Products from Apis mellifera have long been considered theoretically ideal bioindicators since foraging worker bees naturally interact with all environmental domains: soil, air, water, and vegetation.
The average foraging radius of a worker bee is 3 km and depends on several factors, including the quality of nearby pollen and nectar, and the concentration of hives in a given neighbourhood. The bees’ unique collection mechanism includes direct uptake of pollen grains (5 to 1,000 μm diameter), and the passive collection of aerosol particulates during flight and from depositions on surfaces on which the bees land. Thus, when bees forage, transfer of major and trace elements occurs, including certain heavy metals (e.g., Pb, Zn, Cu, Cd, Mn) of which elevated levels in the environment are directly related to human activities. The resulting honey in a single beehive is thus a pooled sample from all of the foraging worker bees and will have a distinctive geochemical fingerprint of the local area.

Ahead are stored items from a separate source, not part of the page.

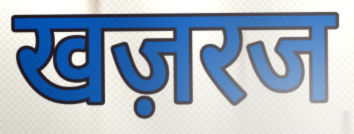
खज़रज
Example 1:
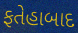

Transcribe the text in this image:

ફતેહાબાદ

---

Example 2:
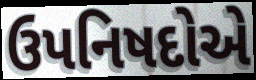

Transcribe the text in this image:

ઉપનિષદોએ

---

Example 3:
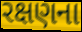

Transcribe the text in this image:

રક્ષણના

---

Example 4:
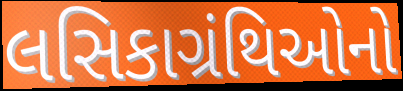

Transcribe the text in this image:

લસિકાગ્રંથિઓનો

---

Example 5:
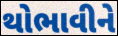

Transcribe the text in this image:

થોભાવીને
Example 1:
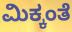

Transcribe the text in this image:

ಮಿಕ್ಕಂತೆ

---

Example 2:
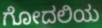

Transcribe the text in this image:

ಗೋದಲಿಯ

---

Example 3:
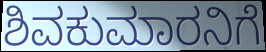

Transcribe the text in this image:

ಶಿವಕುಮಾರನಿಗೆ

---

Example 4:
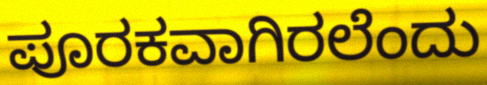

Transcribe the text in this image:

ಪೂರಕವಾಗಿರಲೆಂದು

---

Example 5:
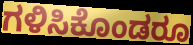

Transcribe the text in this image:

ಗಳಿಸಿಕೊಂಡರೂ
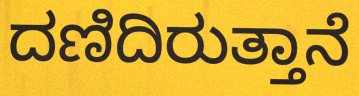
ದಣಿದಿರುತ್ತಾನೆ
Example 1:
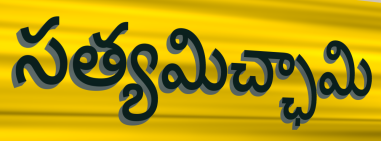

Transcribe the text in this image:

సత్యమిచ్ఛామి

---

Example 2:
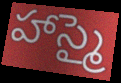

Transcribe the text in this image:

హాస్మై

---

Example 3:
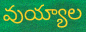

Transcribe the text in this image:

వుయ్యాల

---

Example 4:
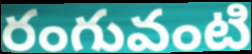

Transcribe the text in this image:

రంగువంటి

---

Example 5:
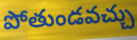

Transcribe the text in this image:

పోతుండవచ్చు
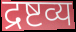
द्रष्टव्य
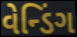
વેન્ડિંગ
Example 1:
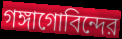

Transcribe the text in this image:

গঙ্গাগোবিন্দের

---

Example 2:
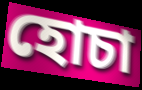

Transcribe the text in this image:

হোচা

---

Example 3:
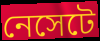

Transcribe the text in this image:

নেসেটে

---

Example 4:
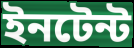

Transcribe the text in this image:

ইনটেন্ট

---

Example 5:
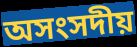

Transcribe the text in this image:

Research questions include:
- How sensitive are bees as biomonitors of trace metal levels in the environment?
- Do lead isotopes and trace element concentrations in honey reflect proximity to different types of urban land use and pollution point sources?
- What dominant metal transfer mechanisms in the environment (e.g., direct aerosol deposition or indirect plant uptake) are represented in the metal content measured in pollen or honey bee tissue?
- Can we adapt the honey biomonitor method developed in Vancouver (Smith et al., 2019) for use in other major metropolitan centres that have a history of trade and industry (e.g., New York City, Paris, Brussels), or in isolated and low-popluation areas (e.g., Kaui Island, Hawaii)?